# Data

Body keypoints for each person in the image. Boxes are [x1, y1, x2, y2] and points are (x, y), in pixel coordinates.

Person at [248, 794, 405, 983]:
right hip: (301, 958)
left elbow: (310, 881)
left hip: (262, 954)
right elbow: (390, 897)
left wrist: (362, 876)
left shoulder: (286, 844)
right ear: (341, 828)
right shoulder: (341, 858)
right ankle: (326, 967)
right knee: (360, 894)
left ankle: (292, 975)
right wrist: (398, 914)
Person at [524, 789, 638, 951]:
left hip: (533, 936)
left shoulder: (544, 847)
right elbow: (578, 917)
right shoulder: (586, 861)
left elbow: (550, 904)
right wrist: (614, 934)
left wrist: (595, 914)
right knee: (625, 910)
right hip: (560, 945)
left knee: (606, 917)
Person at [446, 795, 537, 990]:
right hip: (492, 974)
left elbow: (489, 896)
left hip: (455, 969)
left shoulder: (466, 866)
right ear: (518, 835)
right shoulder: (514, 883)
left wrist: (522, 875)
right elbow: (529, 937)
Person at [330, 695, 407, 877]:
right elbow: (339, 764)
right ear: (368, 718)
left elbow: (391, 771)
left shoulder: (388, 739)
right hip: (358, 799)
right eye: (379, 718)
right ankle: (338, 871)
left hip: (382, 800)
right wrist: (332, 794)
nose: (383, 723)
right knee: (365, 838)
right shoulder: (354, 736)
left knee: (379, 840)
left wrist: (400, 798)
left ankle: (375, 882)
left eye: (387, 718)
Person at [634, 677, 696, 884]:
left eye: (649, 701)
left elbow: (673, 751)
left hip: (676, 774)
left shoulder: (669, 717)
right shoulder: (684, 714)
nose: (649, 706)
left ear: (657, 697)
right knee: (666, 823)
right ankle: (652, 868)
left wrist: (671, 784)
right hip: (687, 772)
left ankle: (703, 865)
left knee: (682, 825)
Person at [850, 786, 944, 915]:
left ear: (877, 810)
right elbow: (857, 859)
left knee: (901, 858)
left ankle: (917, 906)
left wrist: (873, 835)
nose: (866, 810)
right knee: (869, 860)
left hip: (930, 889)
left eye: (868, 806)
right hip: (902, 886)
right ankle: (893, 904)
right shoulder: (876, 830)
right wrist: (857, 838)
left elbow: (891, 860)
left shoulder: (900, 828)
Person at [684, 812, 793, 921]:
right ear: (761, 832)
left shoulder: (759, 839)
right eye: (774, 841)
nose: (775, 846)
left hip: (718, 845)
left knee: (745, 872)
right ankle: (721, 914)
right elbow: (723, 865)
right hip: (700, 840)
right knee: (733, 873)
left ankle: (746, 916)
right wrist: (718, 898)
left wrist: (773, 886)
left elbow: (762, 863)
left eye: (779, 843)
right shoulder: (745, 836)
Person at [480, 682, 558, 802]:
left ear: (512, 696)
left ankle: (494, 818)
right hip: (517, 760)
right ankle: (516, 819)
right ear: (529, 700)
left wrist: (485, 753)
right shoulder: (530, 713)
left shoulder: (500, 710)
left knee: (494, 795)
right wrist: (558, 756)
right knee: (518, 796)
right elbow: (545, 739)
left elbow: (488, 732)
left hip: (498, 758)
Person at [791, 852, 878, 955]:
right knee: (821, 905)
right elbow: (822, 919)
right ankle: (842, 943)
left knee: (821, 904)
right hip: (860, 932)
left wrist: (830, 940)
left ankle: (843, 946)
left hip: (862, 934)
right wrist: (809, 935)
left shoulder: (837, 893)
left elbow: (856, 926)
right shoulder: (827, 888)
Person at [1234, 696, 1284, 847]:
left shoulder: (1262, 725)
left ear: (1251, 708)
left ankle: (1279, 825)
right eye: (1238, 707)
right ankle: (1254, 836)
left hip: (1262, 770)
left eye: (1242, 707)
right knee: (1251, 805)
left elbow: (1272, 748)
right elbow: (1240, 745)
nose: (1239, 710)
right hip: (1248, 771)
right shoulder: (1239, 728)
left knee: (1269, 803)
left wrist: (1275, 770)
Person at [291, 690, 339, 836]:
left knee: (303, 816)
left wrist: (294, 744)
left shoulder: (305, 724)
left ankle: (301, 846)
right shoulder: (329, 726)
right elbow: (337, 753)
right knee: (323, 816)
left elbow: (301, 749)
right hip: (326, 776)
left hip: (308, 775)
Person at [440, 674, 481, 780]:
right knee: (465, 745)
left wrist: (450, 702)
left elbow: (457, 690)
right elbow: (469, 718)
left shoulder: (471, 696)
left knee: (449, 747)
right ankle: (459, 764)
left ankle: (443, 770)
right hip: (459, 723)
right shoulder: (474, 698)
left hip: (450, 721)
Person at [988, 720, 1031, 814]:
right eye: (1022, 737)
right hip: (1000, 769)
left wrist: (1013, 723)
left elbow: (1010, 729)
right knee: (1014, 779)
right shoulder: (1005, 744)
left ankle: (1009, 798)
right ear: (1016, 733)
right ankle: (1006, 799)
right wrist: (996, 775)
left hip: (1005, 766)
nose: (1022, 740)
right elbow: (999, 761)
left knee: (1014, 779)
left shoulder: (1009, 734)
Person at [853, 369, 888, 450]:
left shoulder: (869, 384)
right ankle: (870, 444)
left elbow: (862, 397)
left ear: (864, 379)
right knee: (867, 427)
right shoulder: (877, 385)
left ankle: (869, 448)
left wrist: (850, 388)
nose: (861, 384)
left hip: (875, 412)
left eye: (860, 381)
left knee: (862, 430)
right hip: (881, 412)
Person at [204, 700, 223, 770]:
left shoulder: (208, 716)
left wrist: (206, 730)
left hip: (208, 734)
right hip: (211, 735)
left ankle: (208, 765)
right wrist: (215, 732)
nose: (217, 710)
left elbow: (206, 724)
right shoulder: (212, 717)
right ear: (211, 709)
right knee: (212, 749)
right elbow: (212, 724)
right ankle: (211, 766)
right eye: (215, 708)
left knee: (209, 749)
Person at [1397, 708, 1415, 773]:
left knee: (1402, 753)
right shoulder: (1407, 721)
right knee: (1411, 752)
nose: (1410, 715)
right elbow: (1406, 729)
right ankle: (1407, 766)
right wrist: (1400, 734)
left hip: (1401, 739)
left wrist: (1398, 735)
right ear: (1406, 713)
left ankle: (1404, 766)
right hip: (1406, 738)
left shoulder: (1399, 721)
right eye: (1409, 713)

# Exercise description
Lines to set down from above: the line with "right knee: (465, 745)", the line with "right knee: (1014, 779)", and every line between, each exactly as written.

# Task response
right knee: (465, 745)
left wrist: (450, 702)
left elbow: (457, 690)
right elbow: (469, 718)
left shoulder: (471, 696)
left knee: (449, 747)
right ankle: (459, 764)
left ankle: (443, 770)
right hip: (459, 723)
right shoulder: (474, 698)
left hip: (450, 721)
Person at [988, 720, 1031, 814]:
right eye: (1022, 737)
right hip: (1000, 769)
left wrist: (1013, 723)
left elbow: (1010, 729)
right knee: (1014, 779)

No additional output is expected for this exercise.